**What is needed**
Every line below that has "Salts" in it should be copied.

------------------------------------------------

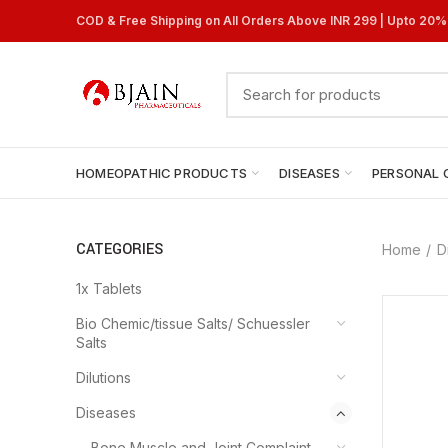
COD & Free Shipping on All Orders Above INR 299 | Upto 20
HOMEOPATHIC PRODUCTS
DISEASES
PERSONAL 
CATEGORIES
Home
D
1x Tablets
Bio Chemic/tissue Salts/ Schuessler
Salts
Dilutions
Diseases
Bone Muscle and Joint Complaint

------------------------------------------------

**Answer for this exercise**
Bio Chemic/tissue Salts/ Schuessler
Salts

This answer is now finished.